La Tunisie n'apparaît pas dans la plupart des listes occidentales de destinations d'externalisation. Demandez à un fondateur où envoyer un projet logiciel, et vous entendrez l'Europe de l'Est, l'Inde, le Vietnam, parfois les Philippines. Pourtant, un flux plus discret mais constant d'entreprises européennes et japonaises fait développer ses logiciels à Tunis depuis plus d'une décennie, pour des raisons qui tiennent moins au coût qu'à l'adéquation réelle.
Le fuseau horaire compte vraiment
Le nearshoring est souvent présenté comme un argument de coût, mais sa vraie valeur est le chevauchement horaire. Tunis se situe à GMT+1, le même décalage que Paris et Berlin la majeure partie de l'année. Une équipe là-bas ne transmet pas le travail à travers un écart de 9 heures en espérant que rien ne casse pendant la nuit — elle est dans les mêmes réunions, les mêmes fils Slack, les mêmes appels d'incident. Pour quiconque a déjà tenté de faire tourner un sprint avec une équipe à huit fuseaux horaires de distance, cela change à soi seul ce que signifie « collaborer » au quotidien.
Le Japon, c'est une autre histoire. Tokyo a sept heures d'avance sur Tunis, ce qui reste plus praticable qu'un lien Tokyo–Europe de l'Est, et nettement plus praticable que l'alternative pour la plupart des entreprises japonaises : constituer une équipe interne sur un marché où les profils d'ingénieurs seniors sont rares et coûteux. C'est précisément l'écart qu'Idealump a été conçu pour combler — un bureau à Tokyo qui comprend les attentes des clients japonais, associé à un studio d'ingénierie à Tunis qui livre le travail.

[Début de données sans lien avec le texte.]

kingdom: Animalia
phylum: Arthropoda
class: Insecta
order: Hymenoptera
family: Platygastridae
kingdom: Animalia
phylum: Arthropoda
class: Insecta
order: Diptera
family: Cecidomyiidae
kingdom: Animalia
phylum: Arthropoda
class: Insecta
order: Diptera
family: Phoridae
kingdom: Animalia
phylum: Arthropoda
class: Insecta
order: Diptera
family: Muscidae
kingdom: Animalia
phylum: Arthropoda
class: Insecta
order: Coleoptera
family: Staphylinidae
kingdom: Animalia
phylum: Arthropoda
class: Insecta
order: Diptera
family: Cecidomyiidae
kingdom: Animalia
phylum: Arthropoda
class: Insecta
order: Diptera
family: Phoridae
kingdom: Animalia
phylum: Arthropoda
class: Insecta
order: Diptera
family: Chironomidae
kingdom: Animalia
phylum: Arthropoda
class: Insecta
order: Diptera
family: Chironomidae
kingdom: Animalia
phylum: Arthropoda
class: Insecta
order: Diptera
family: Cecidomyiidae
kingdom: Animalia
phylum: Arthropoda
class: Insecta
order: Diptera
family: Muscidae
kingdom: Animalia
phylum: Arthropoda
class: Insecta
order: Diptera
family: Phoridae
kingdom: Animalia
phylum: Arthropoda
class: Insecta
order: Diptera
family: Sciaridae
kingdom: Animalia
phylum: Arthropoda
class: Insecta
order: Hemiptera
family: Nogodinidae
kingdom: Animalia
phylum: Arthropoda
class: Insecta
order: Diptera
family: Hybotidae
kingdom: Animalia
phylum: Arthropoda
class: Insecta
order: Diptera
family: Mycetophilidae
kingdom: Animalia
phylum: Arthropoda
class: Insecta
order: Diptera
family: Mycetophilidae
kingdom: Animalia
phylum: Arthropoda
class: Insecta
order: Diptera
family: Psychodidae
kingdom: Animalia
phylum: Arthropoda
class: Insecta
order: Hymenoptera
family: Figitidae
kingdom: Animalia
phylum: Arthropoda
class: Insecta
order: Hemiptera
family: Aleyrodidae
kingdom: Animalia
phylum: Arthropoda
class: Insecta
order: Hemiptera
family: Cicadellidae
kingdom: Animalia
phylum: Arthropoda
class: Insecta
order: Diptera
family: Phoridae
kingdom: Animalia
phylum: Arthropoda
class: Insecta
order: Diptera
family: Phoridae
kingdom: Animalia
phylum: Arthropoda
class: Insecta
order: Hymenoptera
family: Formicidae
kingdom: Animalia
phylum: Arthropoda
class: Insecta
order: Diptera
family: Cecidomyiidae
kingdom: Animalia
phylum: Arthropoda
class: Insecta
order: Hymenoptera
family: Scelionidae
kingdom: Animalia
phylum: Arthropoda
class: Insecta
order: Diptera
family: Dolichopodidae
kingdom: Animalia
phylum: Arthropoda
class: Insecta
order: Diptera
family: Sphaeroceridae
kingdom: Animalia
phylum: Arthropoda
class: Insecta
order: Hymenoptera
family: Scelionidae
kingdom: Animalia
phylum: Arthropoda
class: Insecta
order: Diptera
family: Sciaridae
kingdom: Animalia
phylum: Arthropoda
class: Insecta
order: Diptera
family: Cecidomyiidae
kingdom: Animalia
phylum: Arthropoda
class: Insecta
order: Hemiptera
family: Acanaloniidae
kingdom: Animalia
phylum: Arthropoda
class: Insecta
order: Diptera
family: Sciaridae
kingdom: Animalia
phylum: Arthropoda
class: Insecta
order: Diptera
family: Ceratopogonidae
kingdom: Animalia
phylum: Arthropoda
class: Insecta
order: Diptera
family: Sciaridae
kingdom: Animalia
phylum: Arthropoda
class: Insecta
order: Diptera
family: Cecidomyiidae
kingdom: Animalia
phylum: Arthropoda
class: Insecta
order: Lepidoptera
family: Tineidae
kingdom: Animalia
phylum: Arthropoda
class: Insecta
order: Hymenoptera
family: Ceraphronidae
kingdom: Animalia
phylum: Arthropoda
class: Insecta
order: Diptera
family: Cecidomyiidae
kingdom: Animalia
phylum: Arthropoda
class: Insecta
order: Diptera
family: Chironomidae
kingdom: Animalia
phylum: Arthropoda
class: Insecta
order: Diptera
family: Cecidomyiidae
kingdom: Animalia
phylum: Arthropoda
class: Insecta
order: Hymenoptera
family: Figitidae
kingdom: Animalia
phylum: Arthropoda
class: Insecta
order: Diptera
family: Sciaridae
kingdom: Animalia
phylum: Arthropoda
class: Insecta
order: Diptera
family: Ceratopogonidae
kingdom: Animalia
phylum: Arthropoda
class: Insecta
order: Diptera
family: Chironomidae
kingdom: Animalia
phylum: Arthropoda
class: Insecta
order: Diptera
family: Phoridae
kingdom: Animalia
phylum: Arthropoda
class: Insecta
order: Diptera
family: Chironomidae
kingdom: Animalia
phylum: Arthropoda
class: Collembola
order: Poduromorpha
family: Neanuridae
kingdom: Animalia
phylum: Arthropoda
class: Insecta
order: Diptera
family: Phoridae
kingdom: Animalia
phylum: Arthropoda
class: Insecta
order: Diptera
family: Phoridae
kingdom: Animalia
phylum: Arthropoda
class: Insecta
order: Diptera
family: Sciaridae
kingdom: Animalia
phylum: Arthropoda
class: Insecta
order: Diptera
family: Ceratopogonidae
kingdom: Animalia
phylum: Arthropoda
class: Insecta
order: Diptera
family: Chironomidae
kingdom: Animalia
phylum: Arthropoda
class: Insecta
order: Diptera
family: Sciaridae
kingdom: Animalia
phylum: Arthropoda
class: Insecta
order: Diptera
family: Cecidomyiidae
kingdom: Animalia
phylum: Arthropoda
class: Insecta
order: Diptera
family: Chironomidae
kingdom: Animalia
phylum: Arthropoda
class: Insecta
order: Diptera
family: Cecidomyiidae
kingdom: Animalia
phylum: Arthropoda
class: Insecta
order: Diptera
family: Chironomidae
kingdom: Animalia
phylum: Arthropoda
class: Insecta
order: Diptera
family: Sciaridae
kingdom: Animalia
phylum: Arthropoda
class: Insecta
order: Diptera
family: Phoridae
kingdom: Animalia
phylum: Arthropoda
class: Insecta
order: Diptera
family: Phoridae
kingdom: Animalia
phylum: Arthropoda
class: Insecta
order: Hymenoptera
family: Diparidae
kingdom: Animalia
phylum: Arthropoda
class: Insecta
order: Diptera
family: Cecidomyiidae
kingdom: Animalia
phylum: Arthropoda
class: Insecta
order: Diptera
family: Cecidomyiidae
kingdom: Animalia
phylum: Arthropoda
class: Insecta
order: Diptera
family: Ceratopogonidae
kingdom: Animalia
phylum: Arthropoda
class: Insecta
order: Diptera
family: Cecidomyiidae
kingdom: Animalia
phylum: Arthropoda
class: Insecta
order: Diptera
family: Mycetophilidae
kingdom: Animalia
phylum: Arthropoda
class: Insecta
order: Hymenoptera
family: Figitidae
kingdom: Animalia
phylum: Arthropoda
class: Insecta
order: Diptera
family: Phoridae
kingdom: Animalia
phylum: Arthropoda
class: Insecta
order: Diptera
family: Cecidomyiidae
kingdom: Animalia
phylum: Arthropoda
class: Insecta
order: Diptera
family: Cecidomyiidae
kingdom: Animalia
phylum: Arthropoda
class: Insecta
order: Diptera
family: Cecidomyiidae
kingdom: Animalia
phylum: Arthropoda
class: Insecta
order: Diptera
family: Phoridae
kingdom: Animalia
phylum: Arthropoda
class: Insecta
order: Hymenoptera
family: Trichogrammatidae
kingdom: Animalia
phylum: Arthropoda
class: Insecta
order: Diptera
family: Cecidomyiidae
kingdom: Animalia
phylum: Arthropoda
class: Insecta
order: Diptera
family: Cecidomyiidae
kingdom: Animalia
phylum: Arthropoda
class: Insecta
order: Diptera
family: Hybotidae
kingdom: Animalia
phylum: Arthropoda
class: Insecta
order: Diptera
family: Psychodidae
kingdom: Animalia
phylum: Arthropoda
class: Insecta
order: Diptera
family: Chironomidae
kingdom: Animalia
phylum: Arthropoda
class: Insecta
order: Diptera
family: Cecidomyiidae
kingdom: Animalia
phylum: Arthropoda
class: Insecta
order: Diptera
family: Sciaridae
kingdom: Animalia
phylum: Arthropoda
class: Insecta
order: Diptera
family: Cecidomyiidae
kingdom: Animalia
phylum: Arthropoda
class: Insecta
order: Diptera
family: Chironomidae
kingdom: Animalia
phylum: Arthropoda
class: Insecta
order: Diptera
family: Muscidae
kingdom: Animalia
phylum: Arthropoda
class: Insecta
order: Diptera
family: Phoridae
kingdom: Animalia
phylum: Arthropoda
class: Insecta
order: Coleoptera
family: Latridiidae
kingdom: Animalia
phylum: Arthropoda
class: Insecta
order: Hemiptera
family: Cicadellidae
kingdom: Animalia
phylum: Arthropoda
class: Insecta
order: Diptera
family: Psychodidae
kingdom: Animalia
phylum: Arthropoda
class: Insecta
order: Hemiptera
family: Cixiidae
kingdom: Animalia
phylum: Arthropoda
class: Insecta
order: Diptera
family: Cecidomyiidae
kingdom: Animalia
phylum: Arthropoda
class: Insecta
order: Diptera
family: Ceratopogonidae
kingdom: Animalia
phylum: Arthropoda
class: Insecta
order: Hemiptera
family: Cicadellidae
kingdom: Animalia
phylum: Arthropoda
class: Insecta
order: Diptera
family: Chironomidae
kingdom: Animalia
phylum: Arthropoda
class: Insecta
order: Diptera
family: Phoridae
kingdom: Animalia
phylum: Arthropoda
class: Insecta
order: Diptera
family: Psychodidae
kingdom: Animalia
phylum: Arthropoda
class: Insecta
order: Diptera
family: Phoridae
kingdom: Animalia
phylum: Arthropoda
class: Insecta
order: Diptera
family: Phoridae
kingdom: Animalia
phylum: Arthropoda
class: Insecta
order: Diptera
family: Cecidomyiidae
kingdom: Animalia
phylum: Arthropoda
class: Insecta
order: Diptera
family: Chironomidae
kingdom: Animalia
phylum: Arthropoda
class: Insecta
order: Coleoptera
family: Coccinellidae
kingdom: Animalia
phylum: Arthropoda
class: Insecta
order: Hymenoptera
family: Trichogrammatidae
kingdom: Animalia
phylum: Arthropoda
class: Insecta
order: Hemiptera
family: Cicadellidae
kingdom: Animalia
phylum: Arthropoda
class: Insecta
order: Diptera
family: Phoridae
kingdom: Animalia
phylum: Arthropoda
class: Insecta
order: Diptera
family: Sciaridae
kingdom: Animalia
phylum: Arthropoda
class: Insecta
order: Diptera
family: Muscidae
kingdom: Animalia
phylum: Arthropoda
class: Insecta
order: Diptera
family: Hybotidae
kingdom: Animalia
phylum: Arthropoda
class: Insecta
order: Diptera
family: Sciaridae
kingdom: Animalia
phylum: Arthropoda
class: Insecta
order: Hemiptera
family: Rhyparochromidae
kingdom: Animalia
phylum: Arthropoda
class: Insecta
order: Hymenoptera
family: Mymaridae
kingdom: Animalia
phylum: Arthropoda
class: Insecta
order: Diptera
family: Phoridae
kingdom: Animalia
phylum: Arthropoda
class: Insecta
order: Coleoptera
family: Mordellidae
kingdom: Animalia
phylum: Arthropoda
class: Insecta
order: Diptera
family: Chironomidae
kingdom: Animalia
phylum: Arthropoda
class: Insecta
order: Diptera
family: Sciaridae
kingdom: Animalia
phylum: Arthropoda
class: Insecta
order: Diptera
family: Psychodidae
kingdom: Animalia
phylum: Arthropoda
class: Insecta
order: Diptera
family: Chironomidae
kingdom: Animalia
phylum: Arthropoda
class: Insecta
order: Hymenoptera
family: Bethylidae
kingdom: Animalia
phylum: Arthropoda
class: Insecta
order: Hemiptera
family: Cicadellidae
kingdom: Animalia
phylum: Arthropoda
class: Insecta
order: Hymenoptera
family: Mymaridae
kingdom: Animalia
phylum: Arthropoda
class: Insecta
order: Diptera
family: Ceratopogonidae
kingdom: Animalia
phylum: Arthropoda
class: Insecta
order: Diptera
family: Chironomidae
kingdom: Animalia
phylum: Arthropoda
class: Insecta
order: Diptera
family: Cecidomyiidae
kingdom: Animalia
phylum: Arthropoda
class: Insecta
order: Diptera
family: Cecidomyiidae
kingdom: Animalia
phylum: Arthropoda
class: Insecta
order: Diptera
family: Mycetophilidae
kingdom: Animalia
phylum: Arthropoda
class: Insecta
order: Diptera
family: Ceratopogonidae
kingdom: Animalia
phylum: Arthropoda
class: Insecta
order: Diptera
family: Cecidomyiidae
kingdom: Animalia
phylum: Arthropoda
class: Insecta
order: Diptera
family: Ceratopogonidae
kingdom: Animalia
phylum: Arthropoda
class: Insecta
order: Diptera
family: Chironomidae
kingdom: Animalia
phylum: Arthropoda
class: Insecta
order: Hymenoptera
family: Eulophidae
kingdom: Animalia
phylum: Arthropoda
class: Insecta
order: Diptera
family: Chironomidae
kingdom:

Un avantage linguistique souvent sous-estimé
Le système éducatif tunisien forme des ingénieurs francophones, et de plus en plus anglophones, en plus de l'arabe. Ce n'est pas un détail pour une entreprise française qui évalue des partenaires d'externalisation : les briefs, les commentaires de code, les tickets de support n'ont pas besoin de traduction, et les nuances ne se perdent pas dans une langue que ni l'une ni l'autre partie ne maîtrise pleinement. C'est aussi une des raisons pour lesquelles le couloir Tunis–Paris existe dans l'externalisation tech bien avant que « nearshoring » ne devienne un terme marketing.
Ce qui a changé ces cinq dernières années
La génération précédente d'externalisation tunisienne portait surtout sur la maintenance et le renfort d'équipe — utile, mais rarement la partie intéressante d'un produit. Cela a évolué. Les studios ici construisent désormais des produits complets de bout en bout : plateformes web, applications mobiles, et fonctionnalités pilotées par l'IA qui exigent le même jugement produit qu'une équipe parisienne ou tokyoïte appliquerait, pas seulement une exécution d'un cahier des charges écrit par quelqu'un d'autre.
Ce changement compte pour la façon dont les entreprises devraient évaluer un partenaire tunisien. La bonne question n'est pas « peuvent-ils construire ce qu'on spécifie », mais « vont-ils nous alerter quand la spécification est erronée ». Un studio composé d'ingénieurs qui planifient le travail et le livrent — plutôt qu'une simple file de tickets délocalisée — fait toute la différence entre le nearshoring comme centre de coût et le nearshoring comme véritable extension de votre équipe.
Ce qu'il faut vraiment vérifier avant de signer
Trois éléments prédisent si une collaboration nearshore fonctionnera, et aucun ne figure dans la grille tarifaire :
- Qui fait le travail. Demandez si les personnes présentes lors de votre appel de lancement sont celles qui écriront le code. Les studios qui séparent la vente de la livraison introduisent une couche de traduction avec perte qui se manifeste dès le premier sprint.
- Comment se passent les revues. Un studio avec un vrai chevauchement horaire devrait privilégier par défaut les revues en direct et le pair programming sur les problèmes difficiles, plutôt qu'une transmission uniquement asynchrone qui ne fonctionne que si rien ne se passe mal.
- Ce qu'ils ont déjà livré. Une page de portfolio n'est pas une preuve. Demandez à voir un produit en production, et posez une question technique sur une décision qu'ils y ont prise.
La Tunisie n'apparaîtra pas par défaut dans les listes restreintes d'externalisation — elle n'a pas le budget marketing que l'Europe de l'Est ou l'Inde ont bâti au fil du temps. Mais pour les entreprises ayant des liens avec l'Europe francophone, ou les entreprises japonaises cherchant une alternative nearshore à une construction interne coûteuse, cela mérite un vrai examen.